それを確認した後に続けて身体強化の魔法を発動し、左の丸太へ一気に走り寄る。

開いた鉄扇の先端を纏うのは、エルも使っていた『真空斬撃(ソニック・ブレード)』という中級魔法によって作られた真空の断層だ。

 

居合いぎりのように左から右へ振り抜いた鉄扇を、勢いそのままに最後の丸太へと投げつける。

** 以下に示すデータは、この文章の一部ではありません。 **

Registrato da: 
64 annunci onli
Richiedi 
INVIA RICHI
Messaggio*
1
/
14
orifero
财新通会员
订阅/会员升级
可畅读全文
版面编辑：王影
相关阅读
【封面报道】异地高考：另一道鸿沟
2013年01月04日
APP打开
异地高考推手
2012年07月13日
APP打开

二つの丸太はどちらも真っ二つになって綺麗な断面をさらすばかりだ。

 

「……またつまらぬものを切ってしまった」

 

決め台詞も忘れずに。

 

 

私たちの演習を見ていたバトソンは顔に手を当てて呆れているようだ。

 

「何て言うか、めちゃくちゃだ」

「それはそれとして、素晴らしい出来映えですよバトソン!お陰でもっと魔法が楽しくなりそうです。もう一本つくってもらってもいいでしょうか」

「……凄くいい。バトソン、ありがとう。私も、もうひとついい?」

「お前らちったあ遠慮しろよ!」

そんなバトソンの姿を見ていると、アディが近づいてきた。

「セラちゃん。それ何て名付けるの?」

 

すっかり名前をつけることを忘れていた。でも、こういうのはシンプルなものでいいと思うのだ。

「……扇杖(ファンロッド)

 

そうして、同じものをもうひとつずつ作ってもらった私とエルは、両腰にそれぞれの杖をエルは鞘にいれて、私はベルトに挟むようにして持ち歩くようになった。